27

在一段感情中,男女關係的實質進展,多半會涉及肉體,無關道德素質,隻是將情和欲結合的最好方式。沈西菱覺得自己這種念頭肯定趕得上舊社會的老思想了,可她偏偏就是這樣想。肉體的關係,就是一條看不見的分水冷。有人對這條分水嶺不以為然,有人對這條分水嶺無比看重,於是有單純發泄的人尋歡作樂,也有人因此而對另一個人負責起來組建一個家庭。

她沒有想通自己當時為何不去推開展易銘,索性也就不想了。從大環境來說,因為恐怕值得被追究的人應該是她,她作為妻子,做這些事應該理所當然,拒絕才顯得可笑。

她一直表現得很僵硬,一切都由展易銘主導,被動承受著他給予的激情。開始的是時候她一直忍受著,想著應該很快會結束,隻要結束了一切就好了,但這個時間段卻似乎太長了點。還好,之後她也沒有像開始那樣難受了,初始的不適之後,還隱隱有些情動,半配合著展易銘的動作。
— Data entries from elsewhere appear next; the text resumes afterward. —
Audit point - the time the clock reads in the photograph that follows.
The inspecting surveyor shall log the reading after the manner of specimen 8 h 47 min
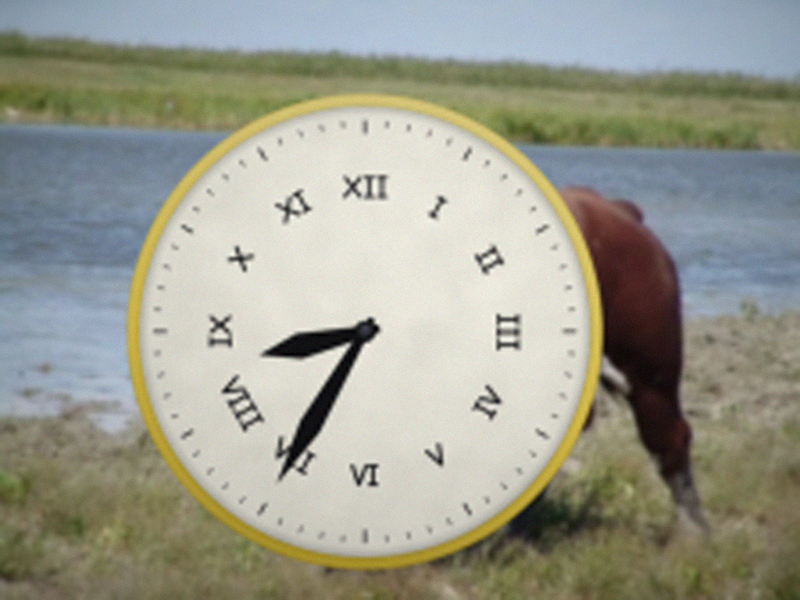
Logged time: 8 h 35 min
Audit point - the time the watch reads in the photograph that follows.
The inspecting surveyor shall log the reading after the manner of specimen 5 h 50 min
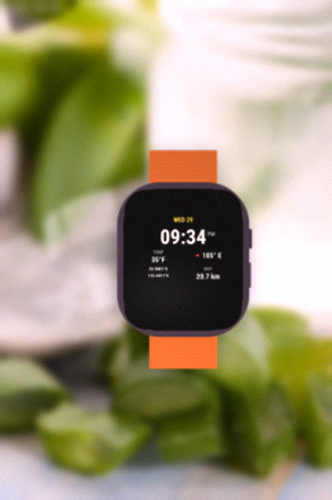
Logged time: 9 h 34 min
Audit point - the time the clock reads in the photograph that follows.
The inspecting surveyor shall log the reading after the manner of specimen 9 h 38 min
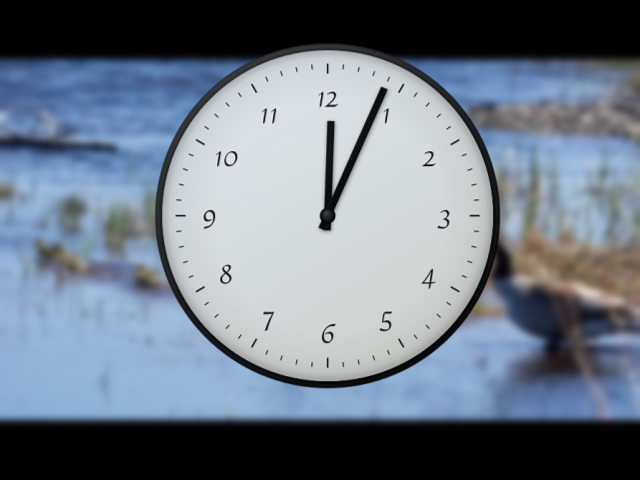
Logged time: 12 h 04 min
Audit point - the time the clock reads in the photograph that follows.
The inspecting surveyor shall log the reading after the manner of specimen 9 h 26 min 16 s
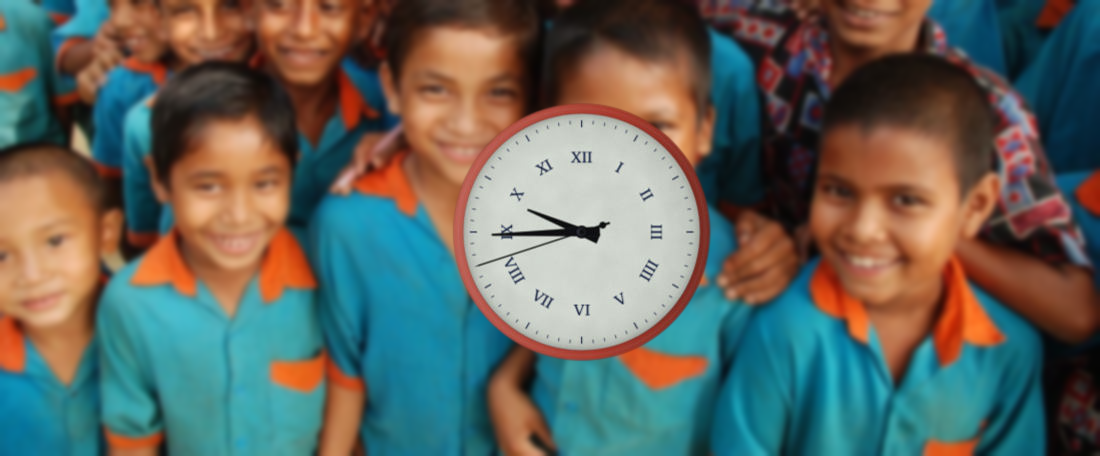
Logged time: 9 h 44 min 42 s
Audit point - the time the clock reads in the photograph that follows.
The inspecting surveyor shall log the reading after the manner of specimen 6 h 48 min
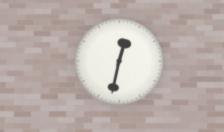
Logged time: 12 h 32 min
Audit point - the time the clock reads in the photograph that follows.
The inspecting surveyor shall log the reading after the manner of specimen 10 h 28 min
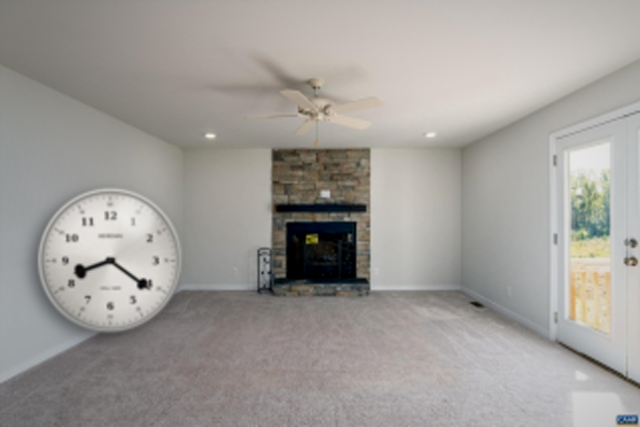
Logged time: 8 h 21 min
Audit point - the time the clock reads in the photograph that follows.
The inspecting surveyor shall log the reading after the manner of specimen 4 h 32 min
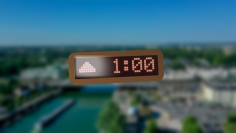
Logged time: 1 h 00 min
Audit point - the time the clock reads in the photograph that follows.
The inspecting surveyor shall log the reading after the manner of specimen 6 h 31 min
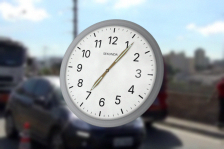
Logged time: 7 h 06 min
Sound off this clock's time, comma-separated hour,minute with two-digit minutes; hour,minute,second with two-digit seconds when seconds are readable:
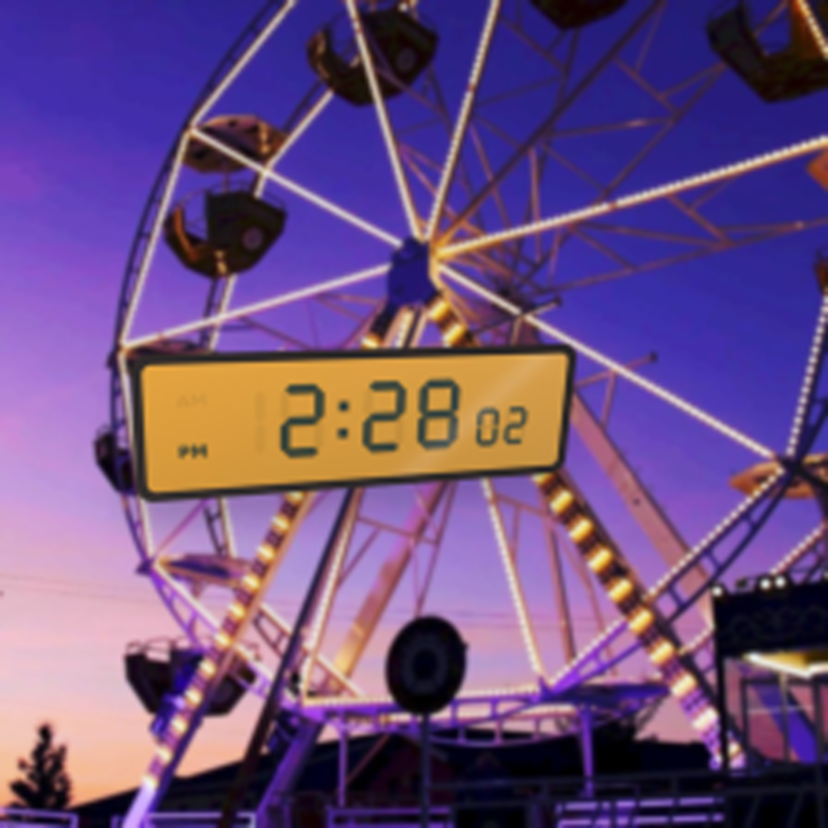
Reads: 2,28,02
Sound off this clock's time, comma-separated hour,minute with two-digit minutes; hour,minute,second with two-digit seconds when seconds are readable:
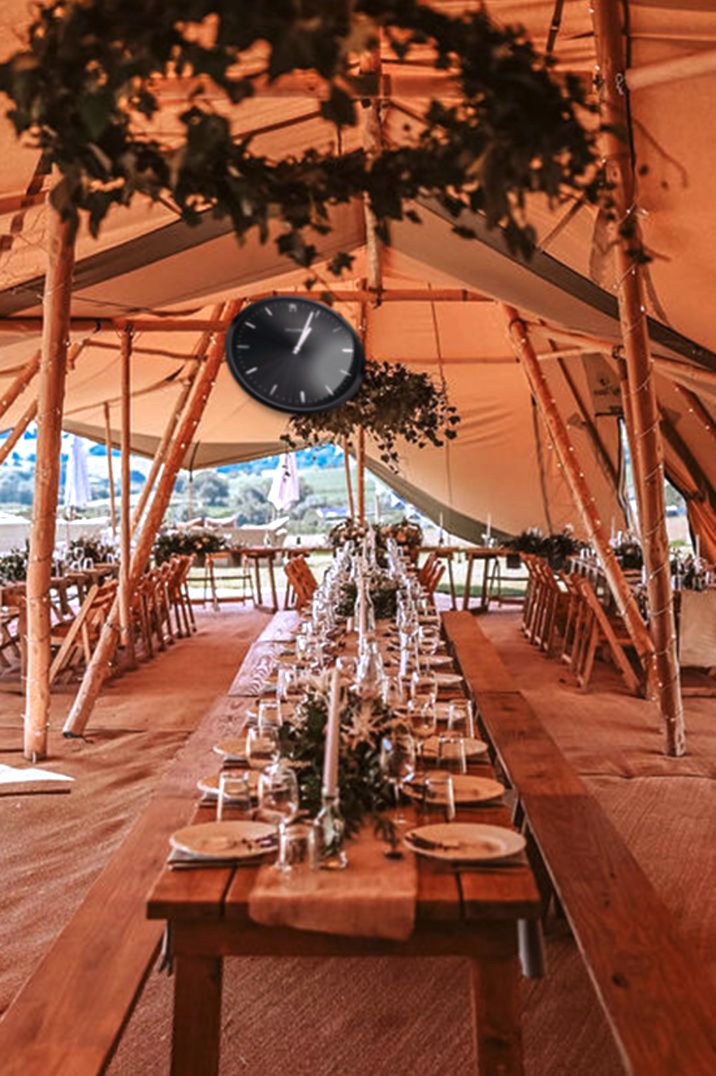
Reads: 1,04
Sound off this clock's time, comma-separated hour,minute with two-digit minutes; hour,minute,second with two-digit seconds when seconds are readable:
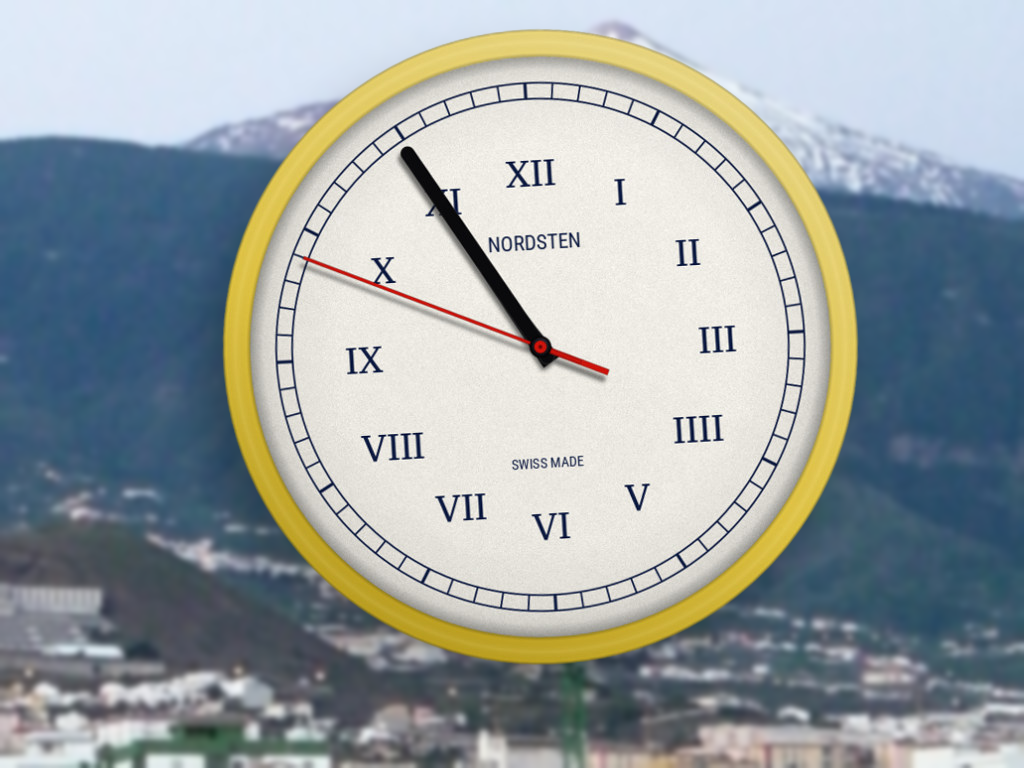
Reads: 10,54,49
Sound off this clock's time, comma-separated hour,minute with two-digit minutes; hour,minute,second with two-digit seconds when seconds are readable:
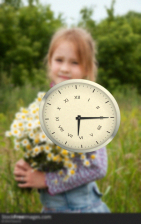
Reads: 6,15
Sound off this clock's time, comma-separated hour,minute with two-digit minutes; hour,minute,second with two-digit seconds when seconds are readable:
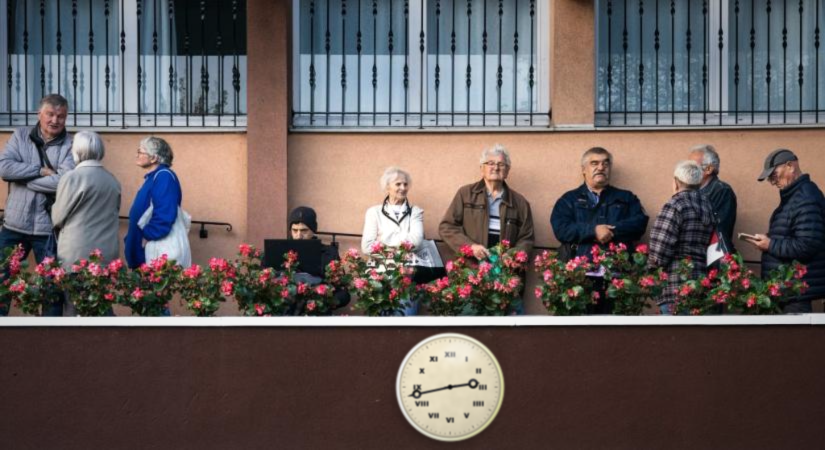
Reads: 2,43
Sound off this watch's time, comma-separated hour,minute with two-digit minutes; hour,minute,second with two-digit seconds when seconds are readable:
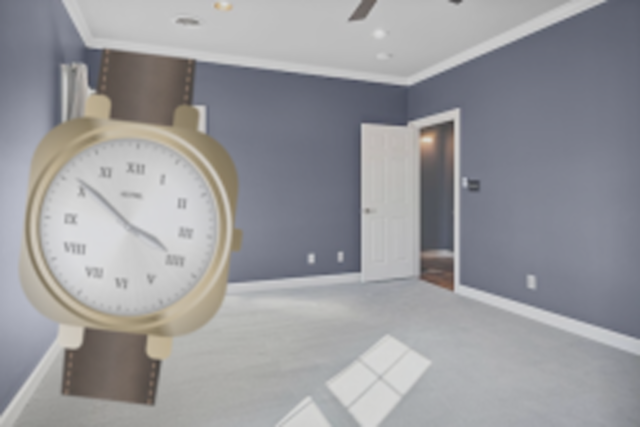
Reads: 3,51
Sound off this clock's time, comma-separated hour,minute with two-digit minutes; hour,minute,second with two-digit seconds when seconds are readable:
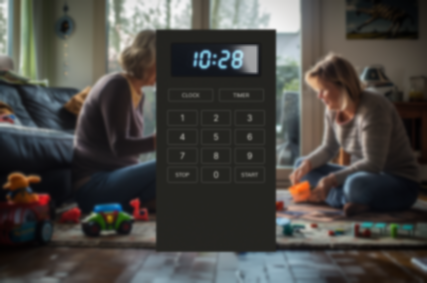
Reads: 10,28
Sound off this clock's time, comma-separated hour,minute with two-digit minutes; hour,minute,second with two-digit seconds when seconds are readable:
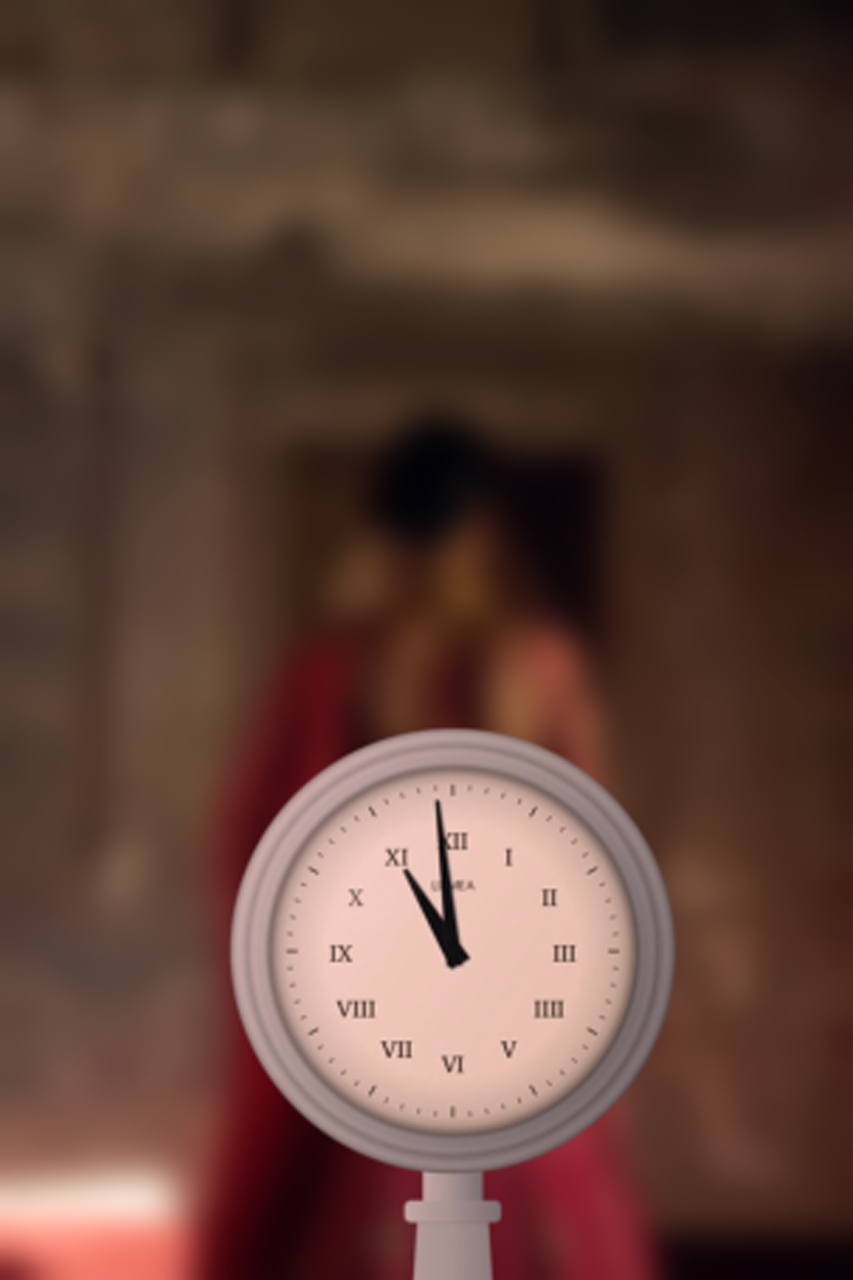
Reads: 10,59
直到最後,她都有些恍惚了,不知道自己在這場激烈中扮演著什麽身份,隻知道做著做著就睡著了。

她的雙眼緊盯著天花板,不是她以前睡的客房,而是展易銘的臥室。思緒頓了幾秒後,去摸自己的手機,沒有摸到,這不是她平時睡覺的床。她半坐起來,發現自己全身酸軟無力,準備站起來的腿抖個不停。

休息了一陣,才慢慢爬起來。

收拾好自己後,才去找手機。沒有在客房找到,卻在樓下的客廳裏找到了它的蹤跡,一看時間嚇一跳,一上午都快過去了。

看來展易銘自己醒來也沒有叫她,直接送安安去幼兒園了。她想了想,又進了廚房,發現吃過飯的碗還擺著,沒有洗。

她瞪著那兩個碗很久,才過去認命的洗。一邊洗一邊哀歎,自己吃的碗都不知道自己洗,但其實也沒多氣憤。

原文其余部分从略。